Notes on running run_ms_ssh on the SGE:

SEQUEST, which is run by run_ms_ssh, requires two inputs: an MS2 file (or files) containing spectra to be searched, and a file called 'sequest.params'. In order to run run_ms_ssh on the cluster, you will also need a script. These are described below. The easiest way to get a sequest.params file is to copy one from someone else

  1. Check that your sequest.params file makes sense. (The best way to get a sequest.params file is to copy one from someone else. If you are running hermie, one will be created for you). Towards the top of the file is a line that begins wtih 'database_name = '. Make sure that the database listed actually exists and is the one you want to use. Also look for the line beginning with 'xcorr_mode =' and make sure it equals 0.

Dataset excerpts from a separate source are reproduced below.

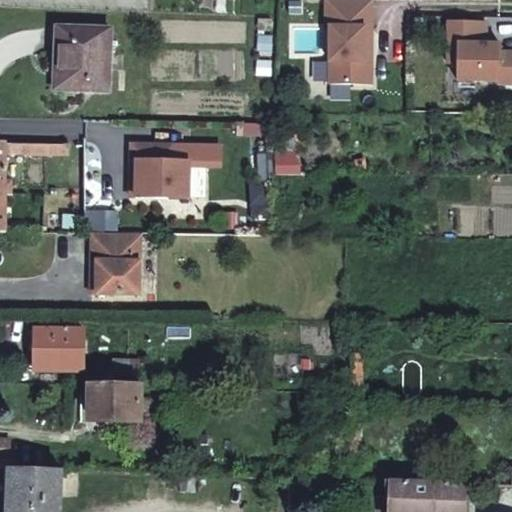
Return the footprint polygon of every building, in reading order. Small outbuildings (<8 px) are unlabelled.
[(374,0),(325,0),(327,86),(376,85),(374,0)] [(511,83),(511,51),(503,51),(503,42),(488,42),(488,23),(449,22),(448,40),(460,40),(459,83),(511,83)] [(111,91),(113,31),(60,30),(58,91),(111,91)] [(0,232),(8,232),(8,220),(8,195),(14,195),(14,182),(9,182),(9,157),(9,144),(0,143),(0,232)] [(33,144),(9,144),(9,157),(33,157),(33,144)] [(73,158),(73,144),(33,144),(33,157),(73,158)] [(176,163),(177,146),(133,145),(132,162),(138,163),(137,198),(190,199),(190,163),(176,163)] [(34,233),(33,220),(8,220),(8,232),(34,233)] [(143,294),(143,234),(95,233),(94,255),(100,255),(99,294),(143,294)] [(83,368),(84,330),(37,328),(37,368),(83,368)] [(143,357),(129,358),(130,382),(141,382),(143,382),(143,357)] [(130,382),(129,358),(114,358),(114,382),(130,382)] [(141,416),(141,409),(141,396),(141,382),(130,382),(114,382),(90,382),(90,416),(141,416)] [(151,396),(141,396),(141,409),(146,409),(152,409),(151,396)] [(0,465),(10,466),(12,466),(12,437),(0,436),(0,465)] [(59,511),(61,468),(12,466),(10,466),(8,511),(59,511)] [(463,511),(465,481),(393,479),(392,511),(463,511)]
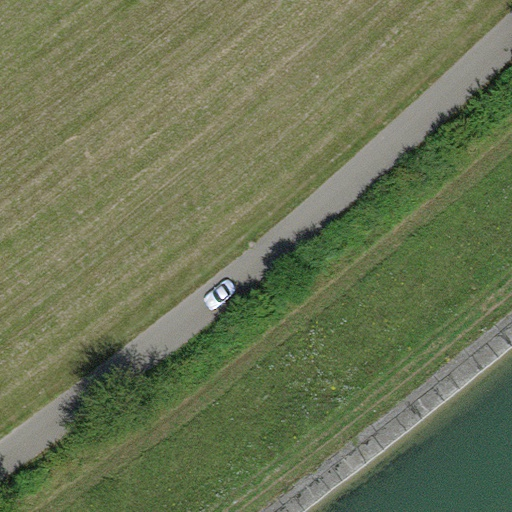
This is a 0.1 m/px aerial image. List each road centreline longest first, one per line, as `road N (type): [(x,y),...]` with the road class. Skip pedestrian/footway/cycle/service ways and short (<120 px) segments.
road 1 (residential): [(0,461),(260,259),(511,34)]
road 2 (track): [(511,242),(189,511)]
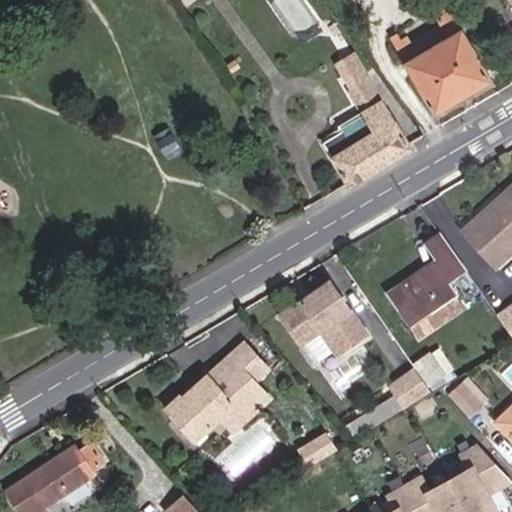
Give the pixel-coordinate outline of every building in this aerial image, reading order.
[(418,55),(411,43),(407,36),(400,41),(396,35),(391,38),(436,111),(490,79),(446,5),(439,9),(443,16),(437,20),(440,26),(447,37),(418,55)] [(440,26),(411,43),(418,55),(447,37),(440,26)] [(341,78),(362,66),(355,53),(334,66),(341,78)] [(324,142),(349,185),(411,148),(385,101),(383,101),(362,66),(341,78),(360,113),(340,125),(343,130),(324,142)] [(155,135),(170,160),(184,152),(170,126),(155,135)] [(464,230),(497,265),(511,251),(511,185),(504,193),(506,196),(500,201),(495,201),(464,230)] [(438,260),(389,293),(411,325),(432,311),(444,329),(468,313),(447,283),(467,270),(441,234),(426,244),(438,260)] [(305,299),(282,315),(304,346),(308,343),(322,362),(337,351),(340,354),(369,333),(331,280),(311,294),(314,298),(308,303),(305,299)] [(511,305),(498,314),(511,333),(511,305)] [(423,343),(444,329),(432,311),(411,325),(423,343)] [(234,358),(257,385),(270,374),(247,346),(234,358)] [(451,382),(434,357),(417,369),(419,373),(433,393),(451,382)] [(209,375),(168,410),(196,442),(218,422),(235,407),(246,419),(269,399),(257,385),(234,358),(211,377),(209,375)] [(398,398),(405,410),(433,393),(419,373),(392,389),(398,398)] [(482,403),(462,381),(448,393),(469,415),(482,403)] [(347,428),(356,439),(405,410),(398,398),(347,428)] [(235,407),(218,422),(229,434),(246,419),(235,407)] [(511,408),(497,423),(511,439),(511,408)] [(336,449),(327,434),(302,449),(311,464),(336,449)] [(502,511),(492,490),(511,481),(511,476),(477,441),(458,448),(467,458),(389,492),(394,504),(375,511),(502,511)] [(69,459),(65,454),(7,491),(20,511),(44,511),(46,511),(44,506),(94,474),(91,470),(105,461),(93,444),(80,452),(69,459)] [(76,447),(65,454),(69,459),(80,452),(76,447)] [(198,511),(183,494),(164,511),(165,511),(198,511)]
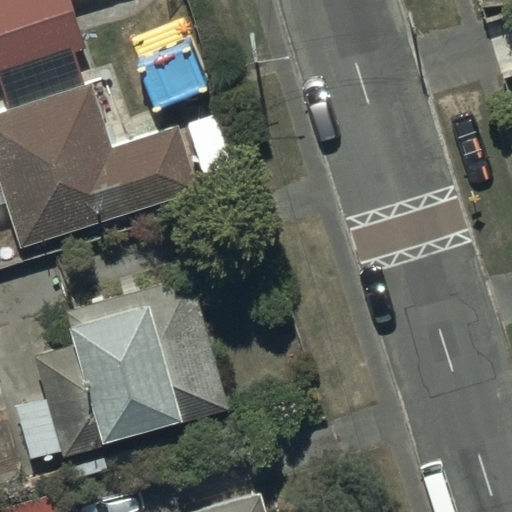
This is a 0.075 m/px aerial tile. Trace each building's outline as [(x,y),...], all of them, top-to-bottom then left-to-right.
[(74,0),(0,0),(0,56),(84,32),(74,0)] [(93,69),(0,98),(0,146),(25,227),(197,173),(178,110),(113,131),(93,69)] [(232,395),(191,258),(70,294),(79,325),(35,338),(48,380),(16,390),(35,454),(232,395)] [(163,502),(129,511),(271,511),(261,475),(186,496),(188,503),(165,510),(163,502)] [(0,511),(67,511),(58,476),(0,492),(0,511)]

  2. Create a script to submit to the cluster. (If you are running hermie, one will be created for you called something like seq.number.sh) Below is a script you could use. Copy the text into a file called something like 'pe_sequest.sh'.
    #!/bin/sh
    #
    #$ -S /bin/sh
    #
    #$ -N your_job_name
    #
    # Parallel Environment Request
    #$ -pe mpich 8-16
    #
    echo "Got $NSLOTS slots."
    PATH=$SGE_O_PATH:$PATH
    run_ms_ssh -f $TMPDIR/machines *.ms2
    
    Change the word 'your_job_name' to some word (no spaces) which you would like to name the run. The numbers '8-16' decide how many nodes your job will request. You can change it to be a single number (like 4) or a range as it is here.

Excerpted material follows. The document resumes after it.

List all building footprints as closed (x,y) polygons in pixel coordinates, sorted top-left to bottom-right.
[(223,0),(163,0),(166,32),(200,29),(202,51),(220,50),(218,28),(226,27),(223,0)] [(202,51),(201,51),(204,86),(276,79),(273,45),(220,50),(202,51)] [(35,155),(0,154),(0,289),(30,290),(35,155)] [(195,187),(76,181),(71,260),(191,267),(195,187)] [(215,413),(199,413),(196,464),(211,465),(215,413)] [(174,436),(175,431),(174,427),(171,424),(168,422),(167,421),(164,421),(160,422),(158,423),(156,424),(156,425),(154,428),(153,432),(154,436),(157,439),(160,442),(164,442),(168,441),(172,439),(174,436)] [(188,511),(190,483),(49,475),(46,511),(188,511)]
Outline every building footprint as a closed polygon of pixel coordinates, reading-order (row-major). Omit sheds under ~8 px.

  3. SEQUEST likes all of its inputs to be in one directory. Create a directory in which you would like to do the search. Put all of the MS2 files (or links to the files) in that directory. Put the sequest.params file and the script file in the same directory.
  4. Start the run (from the directory you just created).

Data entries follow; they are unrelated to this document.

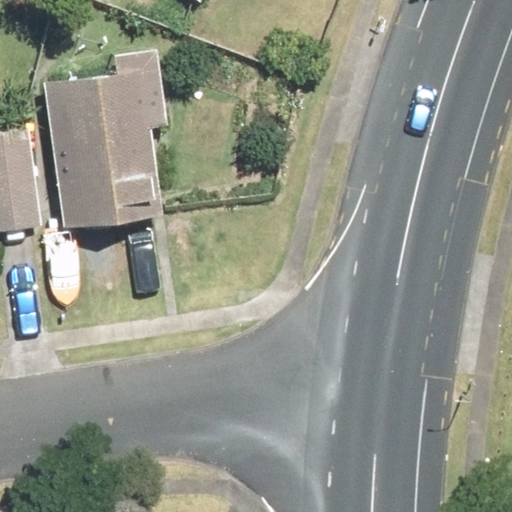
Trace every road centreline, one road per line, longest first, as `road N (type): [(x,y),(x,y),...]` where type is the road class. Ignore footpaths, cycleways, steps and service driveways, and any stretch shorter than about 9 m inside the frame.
road 1 (tertiary): [(369,385),(382,287),(479,0)]
road 2 (residential): [(0,429),(369,385)]
road 3 (tertiary): [(361,511),(369,385)]
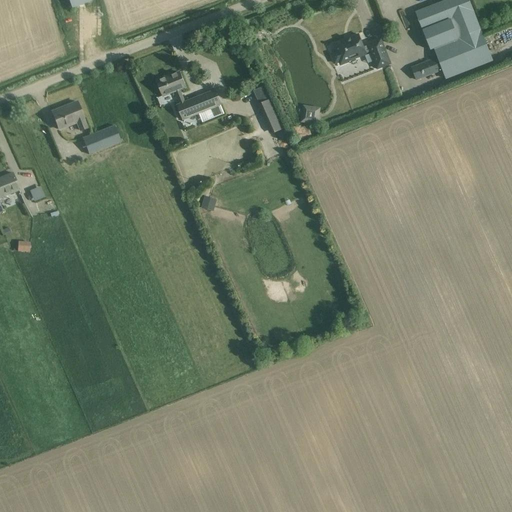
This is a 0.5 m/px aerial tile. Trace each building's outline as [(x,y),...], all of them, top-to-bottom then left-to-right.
[(92,1),(91,0),(68,0),(71,9),(92,1)] [(492,61),(468,0),(447,0),(416,12),(431,51),(434,50),(446,79),(492,61)] [(366,47),(362,35),(354,38),(354,40),(349,42),(348,41),(336,45),(339,53),(335,55),(338,64),(350,59),(351,62),(369,54),(374,52),(380,69),(391,65),(381,40),(371,44),(371,45),(366,47)] [(437,72),(432,60),(410,69),(415,81),(437,72)] [(185,87),(180,73),(157,82),(163,96),(175,91),(181,105),(178,106),(183,119),(199,113),(203,123),(224,114),(215,91),(185,103),(180,89),(185,87)] [(283,130),(271,100),(261,104),(273,134),(283,130)] [(84,120),(77,102),(52,112),(59,130),(77,122),(80,131),(87,128),(83,120),(84,120)] [(317,123),(319,107),(304,105),(302,122),(317,123)] [(121,142),(114,126),(83,138),(89,155),(91,154),(93,160),(121,149),(119,143),(121,142)] [(0,213),(3,212),(0,204),(0,197),(19,190),(12,173),(0,177),(0,213)] [(31,190),(35,202),(46,198),(42,186),(31,190)] [(217,200),(205,196),(202,209),(214,212),(217,200)] [(3,231),(6,237),(12,235),(8,228),(3,231)]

    % qsub -cwd pe_sequest.sh
    Or use whatever name you gave to the script in step 2. To check on the status of your run use the command
    % qstat
    This should give you a list of all the jobs running and waiting to run. Yours will have the name you gave it in the script and your user name. If it is running (look for an 'r') it will also list the number of nodes it is using.
  5. The output of SEQUEST is files endint in '.sqt'. The output of run_ms_ssh, which has status reports for each spectra, should be in your run directory as a file named jobname.o### (jobname being the name of your run and ### being a process ID number). For every spectrum successfully searched, there is a line that says 'stat=0'. A spectrum that failed will have a line that says 'status=' and then some number other than 0. Check for failed searches.
    %grep -c 'status =' filename
    This will return the number of spectra that failed.